Friday, March 8, 2013

Loving Women's History Month-Georgia O'Keeffe

As we celebrate Women's History month; let us examine and learn from the women of all centuries and their contributions; how they suffered to help make us the great women we are today.

"When you take a flower in your hand and really look at it, it's your world for the moment. I want to give that world to someone else. Most people in the city rush around so, they have no time to look at a flower. I want them to see it whether they want to or not."
--Georgia O'Keeffe





Georgia O'Keeffe 


BIRTHDATE: Nov. 15, 1887

BIRTHPLACE: Sun Prairie, Wisconsin.

EDUCATION: Graduated from the Chatham Protestant Episcopal Institute in Williamsburg, Va. in 1904. Studied art at the Art Institute of Chicago and the Art Students League in New York.

FAMILY BACKGROUND: Ancestors were from Ireland and Hungary; her family were farmers. She grew up in both Sun Prairie and Williamsburg, Virginia.

DESCRIPTION OF ACCOMPLISHMENTS: The artistic brilliance of Georgia O'Keeffe revolutionized modern art in both her time and in the present. With her paintings she vividly portrayed the power and emotion of objects of nature. This was first seen in her charcoal drawings of silhouetted bud-like forms exhibited in 1916 that brought her fame. During the 1920s , she explored this theme in her magnified paintings of flowers which to this day enchant people amorously, although her purpose was to convey that nature in all its beauty was as powerful as the widespread industrialization of the period.

After spending a summer in New Mexico, Georgia O'Keeffe, enthralled by the barren landscape and expansive skies of the desert, would explore the subject of animal bones in her paintings of the 1930s and 1940s. Just as with the flowers, she painted the bones magnified and captured the stillness and remoteness of them, while at the same time expressing a sense of beauty that lies within the desert.

Georgia O'Keeffe was married to the pioneer photographer Alfred Stieglitz (1864-1946) in 1924. It was at Stieglitz's famed New York art gallery "291" that her charcoal drawings were first exhibited in 1916. The union lasted 22 years, until Stieglitz's death.
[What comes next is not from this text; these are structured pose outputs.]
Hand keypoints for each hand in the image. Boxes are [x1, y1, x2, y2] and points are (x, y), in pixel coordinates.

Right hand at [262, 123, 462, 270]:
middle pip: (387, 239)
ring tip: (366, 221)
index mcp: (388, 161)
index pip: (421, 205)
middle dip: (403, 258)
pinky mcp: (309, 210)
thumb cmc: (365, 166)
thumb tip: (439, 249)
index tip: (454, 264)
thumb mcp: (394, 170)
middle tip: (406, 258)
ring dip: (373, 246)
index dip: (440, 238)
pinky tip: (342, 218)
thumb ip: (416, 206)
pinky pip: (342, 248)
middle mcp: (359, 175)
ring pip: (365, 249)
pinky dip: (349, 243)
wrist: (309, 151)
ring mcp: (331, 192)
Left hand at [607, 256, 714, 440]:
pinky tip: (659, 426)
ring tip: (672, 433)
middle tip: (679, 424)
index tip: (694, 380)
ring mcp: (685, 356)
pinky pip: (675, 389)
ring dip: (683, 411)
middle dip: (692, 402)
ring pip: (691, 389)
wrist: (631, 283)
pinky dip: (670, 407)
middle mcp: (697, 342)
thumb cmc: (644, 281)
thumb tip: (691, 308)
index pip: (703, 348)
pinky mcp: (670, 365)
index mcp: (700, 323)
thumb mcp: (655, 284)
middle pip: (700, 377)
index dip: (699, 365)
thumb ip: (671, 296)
The paintings from the latter phase of Georgia O'Keeffe's career (after her move to New Mexico in 1949) concerned a rectangular door on an adobe wall and the sky. These were far less inspiring than her earlier works-which continued to be rediscovered through her lifetime and to the present day.
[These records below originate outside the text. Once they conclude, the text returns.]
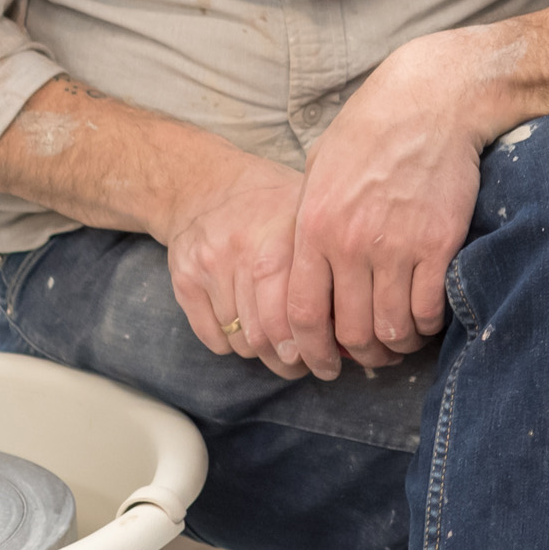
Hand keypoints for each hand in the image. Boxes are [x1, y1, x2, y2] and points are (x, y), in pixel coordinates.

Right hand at [162, 153, 312, 379]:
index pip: (300, 312)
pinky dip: (235, 345)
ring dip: (264, 355)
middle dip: (291, 361)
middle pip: (269, 334)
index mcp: (287, 236)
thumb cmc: (272, 207)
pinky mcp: (184, 280)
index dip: (317, 347)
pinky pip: (215, 339)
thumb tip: (364, 321)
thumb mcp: (309, 217)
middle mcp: (246, 250)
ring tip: (280, 349)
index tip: (331, 361)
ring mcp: (210, 265)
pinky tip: (248, 331)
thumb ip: (334, 264)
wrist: (205, 185)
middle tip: (305, 364)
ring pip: (243, 341)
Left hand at [287, 31, 490, 378]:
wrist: (432, 100)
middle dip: (360, 354)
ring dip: (397, 343)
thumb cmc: (373, 129)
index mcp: (315, 227)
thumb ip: (310, 222)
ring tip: (402, 340)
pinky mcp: (440, 241)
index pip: (301, 312)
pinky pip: (430, 305)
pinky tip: (429, 317)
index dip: (309, 347)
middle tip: (371, 355)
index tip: (322, 359)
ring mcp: (398, 244)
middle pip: (349, 328)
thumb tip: (309, 268)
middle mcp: (352, 243)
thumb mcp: (320, 170)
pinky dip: (429, 322)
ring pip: (391, 325)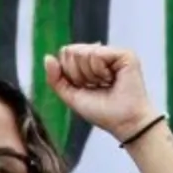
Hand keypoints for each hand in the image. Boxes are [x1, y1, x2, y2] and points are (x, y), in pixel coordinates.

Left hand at [43, 44, 157, 141]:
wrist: (124, 122)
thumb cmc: (101, 112)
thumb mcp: (71, 95)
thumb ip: (55, 78)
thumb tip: (47, 57)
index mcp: (88, 62)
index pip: (65, 53)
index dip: (70, 73)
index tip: (85, 87)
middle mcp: (101, 54)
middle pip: (71, 50)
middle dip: (78, 74)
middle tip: (96, 86)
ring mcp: (113, 53)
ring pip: (82, 52)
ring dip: (90, 75)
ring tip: (105, 84)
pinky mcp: (124, 54)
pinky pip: (96, 54)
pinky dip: (100, 71)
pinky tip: (112, 79)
DATE OF DEATH: March 6, 1986, age 98.

PLACE OF DEATH: Santa Fe, New Mexico.

ACCOMPLISHMENTS
Elected to the American Academy of Arts and Letters
First retrospective show of a woman's art at the Museum of Modern Art
Awarded the Gold Medal of Painting by the National Institute of Arts and Letters
Awarded the Medal of Freedom, the nation's highest civilian honor
President Ronald Reagan presented the National Medal of Arts in 1985.